The big loophole that I don't understand is that you can buy a gun at a convention without having the full background checks (because they obviously take time to process, and conventions rely on the on-the-spot purchase)...

diffy - I find it helpful to remember the US is still a very very young country. It's not quite cowboy and Indian territory, but we still have elected sheriffs, there are marshals who can form legal posses etc etc. So the starting point in the American psyche is that it is necessary to have a gun for self-protection.

merrymouse · 03/10/2016 07:00

It's not quite cowboy and Indian territory, but we still have elected sheriffs, there are marshals who can form legal posses etc etc. So the starting point in the American psyche is that it is necessary to have a gun for self-protection.

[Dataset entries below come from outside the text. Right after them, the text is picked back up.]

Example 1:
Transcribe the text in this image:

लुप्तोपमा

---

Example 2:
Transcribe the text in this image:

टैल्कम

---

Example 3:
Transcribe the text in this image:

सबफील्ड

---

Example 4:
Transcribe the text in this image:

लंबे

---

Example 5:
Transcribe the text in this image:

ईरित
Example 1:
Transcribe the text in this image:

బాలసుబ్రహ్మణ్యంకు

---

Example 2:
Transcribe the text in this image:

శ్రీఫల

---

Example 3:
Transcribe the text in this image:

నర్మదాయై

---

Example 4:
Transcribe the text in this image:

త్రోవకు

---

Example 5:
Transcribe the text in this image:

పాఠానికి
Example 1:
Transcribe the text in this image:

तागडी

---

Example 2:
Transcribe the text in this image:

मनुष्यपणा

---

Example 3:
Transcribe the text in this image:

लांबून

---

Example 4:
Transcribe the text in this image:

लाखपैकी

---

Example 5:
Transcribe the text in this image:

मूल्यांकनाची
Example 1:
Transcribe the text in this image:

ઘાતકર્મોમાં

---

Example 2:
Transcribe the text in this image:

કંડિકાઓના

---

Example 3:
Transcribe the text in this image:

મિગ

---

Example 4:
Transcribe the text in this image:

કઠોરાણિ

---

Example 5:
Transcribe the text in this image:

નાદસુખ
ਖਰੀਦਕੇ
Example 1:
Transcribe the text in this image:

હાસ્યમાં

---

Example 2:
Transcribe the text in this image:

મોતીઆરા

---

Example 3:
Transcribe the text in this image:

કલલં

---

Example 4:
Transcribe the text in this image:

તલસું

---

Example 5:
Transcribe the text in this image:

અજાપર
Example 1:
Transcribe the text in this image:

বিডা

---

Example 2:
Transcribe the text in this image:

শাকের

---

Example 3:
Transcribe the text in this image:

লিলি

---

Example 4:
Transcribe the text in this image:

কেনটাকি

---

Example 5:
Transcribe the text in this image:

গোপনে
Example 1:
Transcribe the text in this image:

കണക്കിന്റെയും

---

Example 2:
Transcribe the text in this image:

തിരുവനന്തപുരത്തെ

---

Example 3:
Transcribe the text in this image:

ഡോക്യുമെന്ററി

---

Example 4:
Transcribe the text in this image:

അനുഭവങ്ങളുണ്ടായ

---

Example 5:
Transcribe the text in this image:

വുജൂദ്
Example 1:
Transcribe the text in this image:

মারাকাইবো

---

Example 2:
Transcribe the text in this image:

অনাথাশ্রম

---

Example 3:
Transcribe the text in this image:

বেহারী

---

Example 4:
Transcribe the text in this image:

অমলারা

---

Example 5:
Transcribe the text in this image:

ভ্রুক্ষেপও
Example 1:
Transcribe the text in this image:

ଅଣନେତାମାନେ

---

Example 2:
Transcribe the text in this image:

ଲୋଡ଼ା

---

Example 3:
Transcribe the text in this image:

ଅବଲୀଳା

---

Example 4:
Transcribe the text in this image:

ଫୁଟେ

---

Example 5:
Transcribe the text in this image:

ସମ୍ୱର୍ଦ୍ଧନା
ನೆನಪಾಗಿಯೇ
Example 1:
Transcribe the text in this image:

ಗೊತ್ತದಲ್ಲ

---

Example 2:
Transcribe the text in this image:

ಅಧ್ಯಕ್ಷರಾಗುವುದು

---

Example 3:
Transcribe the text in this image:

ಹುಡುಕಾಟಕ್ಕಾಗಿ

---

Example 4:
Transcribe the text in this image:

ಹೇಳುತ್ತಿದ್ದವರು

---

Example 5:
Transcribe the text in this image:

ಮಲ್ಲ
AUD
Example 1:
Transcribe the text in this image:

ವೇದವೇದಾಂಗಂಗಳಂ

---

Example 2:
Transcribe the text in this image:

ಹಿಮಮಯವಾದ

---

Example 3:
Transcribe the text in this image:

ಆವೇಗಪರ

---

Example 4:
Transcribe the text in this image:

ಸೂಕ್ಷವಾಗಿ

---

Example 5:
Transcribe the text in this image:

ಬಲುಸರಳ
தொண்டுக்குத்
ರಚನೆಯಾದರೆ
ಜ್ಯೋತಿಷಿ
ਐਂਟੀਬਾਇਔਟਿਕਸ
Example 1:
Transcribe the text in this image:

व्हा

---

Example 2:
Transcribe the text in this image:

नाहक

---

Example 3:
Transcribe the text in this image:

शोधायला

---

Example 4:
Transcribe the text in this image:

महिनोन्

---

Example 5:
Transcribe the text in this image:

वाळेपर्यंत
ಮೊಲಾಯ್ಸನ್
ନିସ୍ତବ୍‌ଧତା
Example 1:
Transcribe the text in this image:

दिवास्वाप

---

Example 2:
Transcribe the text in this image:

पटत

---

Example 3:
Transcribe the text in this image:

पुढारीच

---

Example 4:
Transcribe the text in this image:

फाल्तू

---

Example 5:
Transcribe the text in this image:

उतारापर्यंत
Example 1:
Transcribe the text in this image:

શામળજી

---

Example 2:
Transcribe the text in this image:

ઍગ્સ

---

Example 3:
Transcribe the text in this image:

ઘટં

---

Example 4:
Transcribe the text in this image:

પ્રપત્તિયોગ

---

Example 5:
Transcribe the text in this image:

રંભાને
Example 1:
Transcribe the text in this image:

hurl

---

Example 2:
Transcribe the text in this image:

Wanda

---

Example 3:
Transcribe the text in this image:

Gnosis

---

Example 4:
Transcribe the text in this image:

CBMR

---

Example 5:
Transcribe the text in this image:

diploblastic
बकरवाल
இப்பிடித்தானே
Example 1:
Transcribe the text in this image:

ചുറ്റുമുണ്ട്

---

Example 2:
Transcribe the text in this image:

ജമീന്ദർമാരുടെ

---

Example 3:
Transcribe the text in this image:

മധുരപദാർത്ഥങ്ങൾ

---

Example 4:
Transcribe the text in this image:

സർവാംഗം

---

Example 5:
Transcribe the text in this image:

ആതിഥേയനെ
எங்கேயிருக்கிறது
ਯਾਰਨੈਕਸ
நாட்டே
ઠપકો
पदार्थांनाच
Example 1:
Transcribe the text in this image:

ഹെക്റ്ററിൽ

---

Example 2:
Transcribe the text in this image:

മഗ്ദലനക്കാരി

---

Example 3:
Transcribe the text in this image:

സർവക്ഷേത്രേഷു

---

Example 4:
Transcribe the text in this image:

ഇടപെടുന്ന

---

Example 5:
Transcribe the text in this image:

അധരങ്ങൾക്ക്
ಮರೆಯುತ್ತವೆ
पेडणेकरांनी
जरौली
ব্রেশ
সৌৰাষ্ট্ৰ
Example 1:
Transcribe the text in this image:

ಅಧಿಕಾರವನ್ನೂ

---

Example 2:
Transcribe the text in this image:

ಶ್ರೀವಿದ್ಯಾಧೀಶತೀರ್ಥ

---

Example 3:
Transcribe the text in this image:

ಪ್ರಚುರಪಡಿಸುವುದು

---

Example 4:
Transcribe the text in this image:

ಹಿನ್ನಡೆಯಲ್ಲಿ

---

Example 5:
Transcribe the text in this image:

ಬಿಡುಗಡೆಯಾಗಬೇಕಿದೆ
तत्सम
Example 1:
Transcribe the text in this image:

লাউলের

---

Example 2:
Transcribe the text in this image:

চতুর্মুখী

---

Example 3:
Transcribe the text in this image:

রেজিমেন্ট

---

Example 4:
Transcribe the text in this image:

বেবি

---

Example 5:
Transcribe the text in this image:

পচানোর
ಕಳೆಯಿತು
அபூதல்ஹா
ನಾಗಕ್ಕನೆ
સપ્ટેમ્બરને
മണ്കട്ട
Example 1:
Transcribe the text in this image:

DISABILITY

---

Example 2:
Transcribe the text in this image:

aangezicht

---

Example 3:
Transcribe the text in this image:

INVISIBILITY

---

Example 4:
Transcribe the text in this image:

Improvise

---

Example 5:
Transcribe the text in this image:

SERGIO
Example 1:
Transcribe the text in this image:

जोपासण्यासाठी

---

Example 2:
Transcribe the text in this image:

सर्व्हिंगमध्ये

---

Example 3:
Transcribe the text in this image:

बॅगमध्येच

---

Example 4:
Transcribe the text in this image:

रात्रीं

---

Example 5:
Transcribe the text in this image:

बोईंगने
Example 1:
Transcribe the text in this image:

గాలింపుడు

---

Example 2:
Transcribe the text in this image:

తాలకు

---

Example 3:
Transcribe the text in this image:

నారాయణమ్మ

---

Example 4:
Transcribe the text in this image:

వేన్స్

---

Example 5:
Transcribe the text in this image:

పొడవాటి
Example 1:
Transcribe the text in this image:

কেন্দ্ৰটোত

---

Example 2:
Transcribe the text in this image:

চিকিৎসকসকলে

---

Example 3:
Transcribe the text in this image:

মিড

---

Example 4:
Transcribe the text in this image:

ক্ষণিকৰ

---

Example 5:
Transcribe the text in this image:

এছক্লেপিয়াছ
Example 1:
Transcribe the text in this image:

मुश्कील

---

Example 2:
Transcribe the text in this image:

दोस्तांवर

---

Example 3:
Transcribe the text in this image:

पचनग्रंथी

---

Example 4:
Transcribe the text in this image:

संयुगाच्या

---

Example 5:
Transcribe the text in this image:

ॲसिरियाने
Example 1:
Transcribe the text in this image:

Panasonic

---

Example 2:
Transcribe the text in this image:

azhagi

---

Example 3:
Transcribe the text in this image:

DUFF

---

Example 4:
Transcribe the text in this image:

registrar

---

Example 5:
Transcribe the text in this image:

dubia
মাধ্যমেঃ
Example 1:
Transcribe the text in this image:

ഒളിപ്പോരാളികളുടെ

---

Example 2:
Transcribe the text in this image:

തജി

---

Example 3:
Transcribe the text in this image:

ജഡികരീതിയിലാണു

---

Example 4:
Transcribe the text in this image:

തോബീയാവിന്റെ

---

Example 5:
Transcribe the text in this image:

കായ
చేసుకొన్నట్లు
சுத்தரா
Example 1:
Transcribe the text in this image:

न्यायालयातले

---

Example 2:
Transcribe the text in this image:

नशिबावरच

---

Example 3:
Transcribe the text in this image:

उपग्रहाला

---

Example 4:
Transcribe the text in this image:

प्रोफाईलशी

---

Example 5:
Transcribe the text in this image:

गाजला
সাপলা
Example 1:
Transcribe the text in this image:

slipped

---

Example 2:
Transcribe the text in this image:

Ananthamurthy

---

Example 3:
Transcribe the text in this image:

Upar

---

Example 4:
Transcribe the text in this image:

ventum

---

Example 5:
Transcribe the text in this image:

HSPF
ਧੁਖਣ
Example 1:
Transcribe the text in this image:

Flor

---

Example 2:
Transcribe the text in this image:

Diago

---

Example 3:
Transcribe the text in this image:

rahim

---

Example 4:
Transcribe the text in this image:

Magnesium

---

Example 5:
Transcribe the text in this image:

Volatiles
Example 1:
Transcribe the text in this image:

But Australia and Canada don't seem to have the same attitude - atleast not to the extent that gun control laws couldn't be enacted.

merrymouse · 03/10/2016 07:01

Are Americans still mentally arming themselves to fight a revolution or a civil war?

EmpressKnowsWhereHerTowelIs · 03/10/2016 08:36

Australia's a young country too, but it took ONE event like Sandy Hook for them to get guns under control. One.

The US's apparent lack of interest in even trying to increase gun control implies that school / campus shootings are an acceptable trade-off for widespread gun ownership.